Talk to your apartment landlord asap about having an exterminator visit. You can try to catch one if your landlord wants evidence, but essentially I believe that they could be held liable if one of their tennants is bitten. We found that the best way to catch one is to stick a glass over the spider, carefully move a piece of paper under the glass, turn the glass right-side up, place a plastic zip-lock bag over the glass, turn the glass upside down to transfer the spider into the bag, seal the bag and then stick it in the freezer for a few hours.
Additionaly, you could set off a bug bomb or two, but I really recommend buying some glue boards from Walmart. The glue boards are very sticky and are great at catching all kinds of pests like bugs, spiders, and even mice (we have an older home and managed to get a mouse this past winter

).
If you catch one, maybe you can try to feel a little more confident about checking to verify that it really is a brown recluse. There's a harmless brown spider that looks very similar to it. The adult brown recluse is dark brown and hairless with a violin shape on it's back. The neck of the violin points toward the body. If the spider has hair or if it has a brown stripe on the back instead of the violin shape, then it is not a brown recluse. Note also that brown recluse babies are very small, blonde, and just as dangerous as the adults.
The good news is that their name is a good description of their personality. They are reclusive and not aggressive. They have a tendency to come out at night to hunt and the like dark places and usually hunt near the ground. You also may see them around places where water collects. My wife and I would often find them in our bathtub around the drain.
Brown recluse bites usually occur from careless behavior. Shake out your clothes and your shoes before you put them on.
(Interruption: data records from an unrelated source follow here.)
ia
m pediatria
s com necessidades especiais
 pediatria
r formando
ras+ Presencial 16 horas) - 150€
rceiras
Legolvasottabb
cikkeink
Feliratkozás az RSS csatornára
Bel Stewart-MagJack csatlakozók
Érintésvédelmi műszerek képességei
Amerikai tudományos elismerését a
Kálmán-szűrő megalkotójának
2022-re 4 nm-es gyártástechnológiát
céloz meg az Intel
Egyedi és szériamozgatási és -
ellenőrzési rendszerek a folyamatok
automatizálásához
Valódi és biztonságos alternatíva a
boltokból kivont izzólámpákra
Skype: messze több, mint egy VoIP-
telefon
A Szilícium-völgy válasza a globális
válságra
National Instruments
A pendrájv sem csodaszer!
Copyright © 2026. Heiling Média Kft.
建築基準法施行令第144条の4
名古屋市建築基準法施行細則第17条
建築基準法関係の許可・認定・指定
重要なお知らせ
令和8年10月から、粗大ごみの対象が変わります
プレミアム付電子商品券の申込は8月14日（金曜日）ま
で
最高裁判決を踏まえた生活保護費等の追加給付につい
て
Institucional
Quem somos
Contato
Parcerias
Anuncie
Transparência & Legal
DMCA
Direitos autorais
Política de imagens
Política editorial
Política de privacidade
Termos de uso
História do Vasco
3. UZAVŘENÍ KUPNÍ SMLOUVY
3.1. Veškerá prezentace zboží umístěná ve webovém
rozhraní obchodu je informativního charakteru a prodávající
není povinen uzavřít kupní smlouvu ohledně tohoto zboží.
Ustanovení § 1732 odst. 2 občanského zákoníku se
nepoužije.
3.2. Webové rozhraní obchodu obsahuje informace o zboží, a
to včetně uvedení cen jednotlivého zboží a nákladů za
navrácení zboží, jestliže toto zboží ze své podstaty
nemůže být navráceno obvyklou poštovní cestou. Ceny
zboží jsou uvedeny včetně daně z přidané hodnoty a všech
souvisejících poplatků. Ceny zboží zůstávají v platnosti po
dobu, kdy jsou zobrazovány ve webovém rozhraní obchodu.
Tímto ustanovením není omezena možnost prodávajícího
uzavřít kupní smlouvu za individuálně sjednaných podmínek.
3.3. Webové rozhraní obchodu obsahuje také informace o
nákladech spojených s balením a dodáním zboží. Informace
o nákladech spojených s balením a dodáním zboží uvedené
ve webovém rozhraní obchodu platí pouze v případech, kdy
Check the pipes going into the walls and make sure that the holes are plugged up. (our second apartment was missing the flanges around the pipes. we stuffed the holes up with paper towels and started seeing the brown recluses much less frequently)
Seriously though, the bites are nasty and can leave a big hole in your skin. My wife and I were fortunate and never bitten after living in two separate apartments that had them. Take consolation in that.